Property Accountability

What is it? As we continue to support the Global War on Terrorism and simultaneously transform into a modular force, the Army must intensively manage our current equipment and field new equipment to meet mission and training needs. The keys to success are knowing what equipment we have and its location and condition. This requires accurate visibility over Army assets, quick validation of requirements, and rapid sourcing against these requirements - based on automated accountable records at the unit level.

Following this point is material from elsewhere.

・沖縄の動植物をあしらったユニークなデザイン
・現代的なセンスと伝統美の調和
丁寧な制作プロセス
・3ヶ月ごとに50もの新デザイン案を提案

What are the challenges? The impacts of invalid accountable records go far beyond individual units; the impacts multiply exponentially across the force. A vehicle not on an accountable record, multiplied by a number of units with the same discrepancy, can cost the Army hundreds of millions of dollars annually and diminish our ability to manage combat readiness. The thousands of moving pieces required to support today's operational Army, combined with unprecedented operational tempo and rotation schedules, pose significant challenges to maintaining accurate records. Maintaining current asset postures for units deployed across the globe requires daily diligence from a cadre of property book and accountable officers and intense oversight from Army leaders.

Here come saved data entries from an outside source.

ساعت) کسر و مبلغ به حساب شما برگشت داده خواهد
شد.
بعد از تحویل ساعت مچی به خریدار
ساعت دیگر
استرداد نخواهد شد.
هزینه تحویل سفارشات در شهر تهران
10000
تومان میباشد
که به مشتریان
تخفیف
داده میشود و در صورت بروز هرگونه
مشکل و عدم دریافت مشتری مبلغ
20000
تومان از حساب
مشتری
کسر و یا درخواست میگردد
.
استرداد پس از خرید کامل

What has the Army done? The Property Book Unit Supply-Enhanced (PBUSE) is the Army's key to establishing and maintaining supply accountability at all levels. The Army has fielded PBUSE property book modules to all battalion-sized units and has begun fielding PBUSE unit supply modules to companies. PBUSE provides a responsive and efficient means to maintain accountable records for the Army's equipment in the hands of Active, National Guard, and Army Reserve units. PBUSE fielding will continue to improve asset visibility across the Army because all users are connected to one database--one system of record.

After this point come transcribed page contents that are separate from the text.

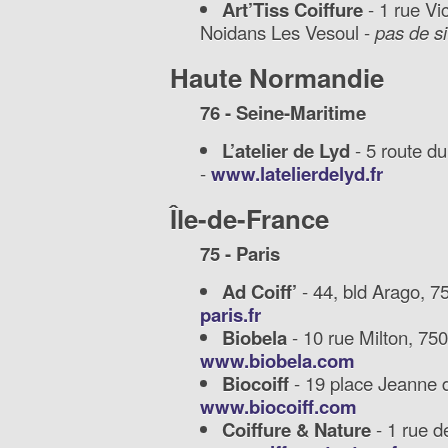
Art’Tiss Coiffure
- 1 rue Vi
Noidans Les Vesoul -
pas de si
Haute Normandie
76 - Seine-Maritime
L’atelier de Lyd
- 5 route d
-
www.latelierdelyd.fr
Île-de-France
75 - Paris
Ad Coiff’
- 44, bld Arago, 7
paris.fr
Biobela
- 10 rue Milton, 750
www.biobela.com
Biocoiff
- 19 place Jeanne d
www.biocoiff.com
Coiffure & Nature
- 1 rue de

Why is this important to the Army? Leaders at every level are involved in translating property accountability and asset visibility into sustained combat power. At the end of the day, this basic leader responsibility - caring for Soldiers and their equipment -- is critical to mission success. Our Soldiers are our most precious resource, and Army leaders are committed to equip and train them. The Army is equally committed to good stewardship of the resources provided to us by U.S. taxpayers. Accurate property accountability is the way to deliver the best results for both.